The study, “Rabies virus-mediated oligodendrocyte labeling reveals a single oligodendrocyte myelinates axons from distinct brain regions,” was recently published in the journal Glia.
Glial cells are a type of cell found in the central nervous system. Although they are not neurons, they have crucial functions: maintaining homeostasis, forming myelin, and providing support and protection for neurons.
In the brain there are three kinds of glial cells: oligodendrocytes, astrocytes, and microglial. The major function of oligodendrocytes is to form myelin, the insulator layer protecting neuronal axons and increasing the velocity of neuronal impulses.
An axon is a long, slender projection of a neuron whose job is to transmit information (electrical impulses) to different neurons, muscles, and glands.
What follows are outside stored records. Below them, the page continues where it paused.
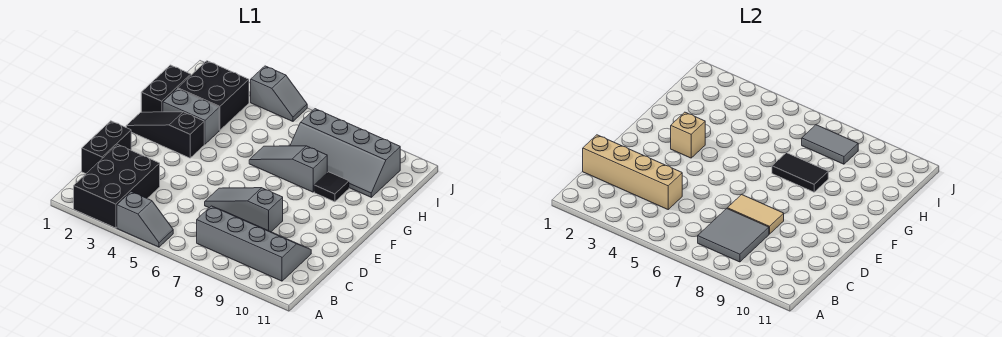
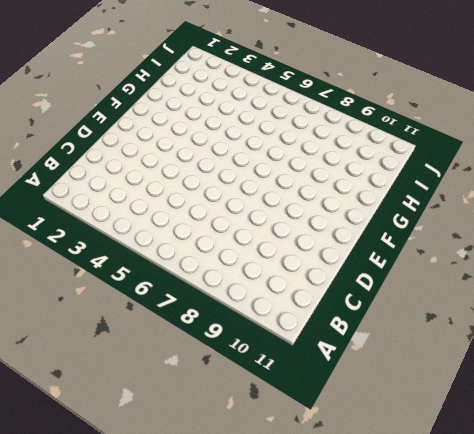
none -> black 2x3 brick [74,144,160,228]
none -> grey 1x2 slope [117,192,173,247]
none -> grey 2x4 slope [197,206,311,281]

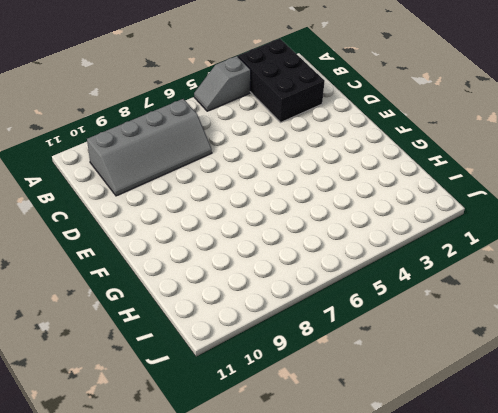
none -> black 1x2 brick [82,121,131,174]
none -> grey 1x3 slope [205,188,283,232]
none -> black 1x3 slope [126,112,204,158]

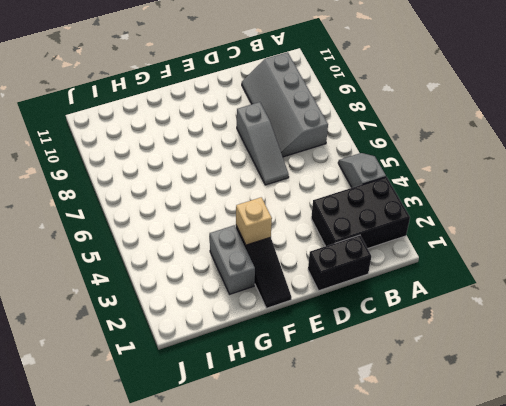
none -> black 1x2 brick [141,65,191,112]
none -> grey 1x3 slope [249,146,327,192]
none -> black 1x1 tile [314,172,349,202]

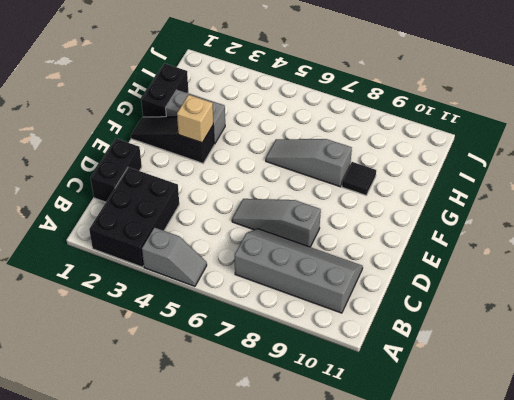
none -> black 2x2 brick [178,61,249,130]
none -> grey 2x4 slope [290,109,400,197]
none -> grey 1x2 slope [251,66,307,121]

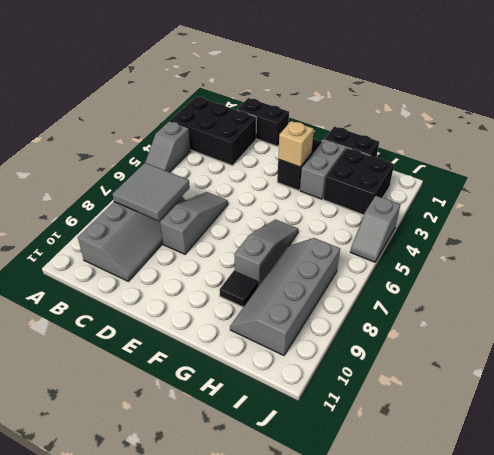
none -> tan 1x4 brick [583,135,682,209]
none -> tan 1x2 tile [727,195,784,234]
none -> black 1x2 tile [772,153,828,192]

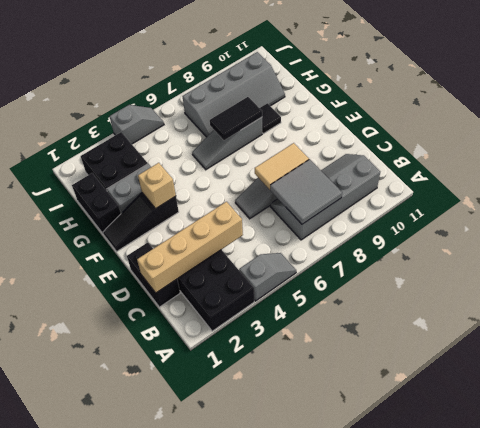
none -> grey 1x2 tile [802,125,858,164]

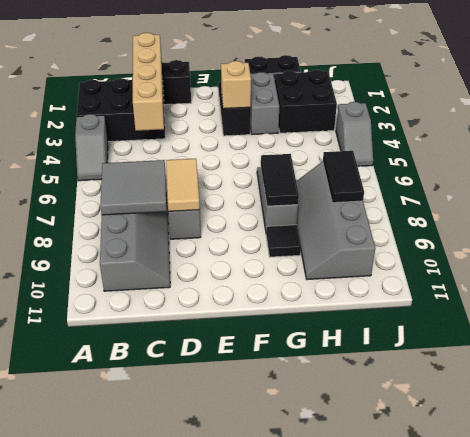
black 1x2 tile [323,151,364,203] -> grey 1x2 tile [802,125,858,164]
Neuronal axons extend from multiple brain regions and pass through the brain’s white matter.
Scientists have questioned whether oligodendrocytes enclose a particular set of axons or do so randomly in our brains.
In this study, a Japanese research team at the National Institute for Physiological Sciences (NIPS) in Okazaki, Aichi, Japan, developed a new strategy to visualize individual oligodendrocytes and axons derived from particular brain regions in the white matter of mice.
Using this method, researchers simultaneously labeled neuronal axons derived from distinct brain regions (motor cortex or sensory cortex) and oligodendrocytes in the white matter. They found that oligodendrocyte action for myelination is not solely random, but some oligodendrocytes selectively myelinated axons from a particular brain region.
These results represent an important step in understanding the interaction between oligodendrocytes and neuronal axons. This is especially relevant for severe neurological disorders, such as MS, where oligodendrocyte dysfunction is known to contribute to disease severity.
The new method will assist scientists in investigating demyelinating diseases.
“Now, we plan to analyze oligodendrocyte morphology and myelination in demyelinating mouse models,” Dr. Takeshi Shimizu, the study’s lead author, said in a press release. “Furthermore, axon selective myelination for a specific neuronal subtype found in this study encourages us to investigate physiological relevance of multiple myelination to higher brain function.”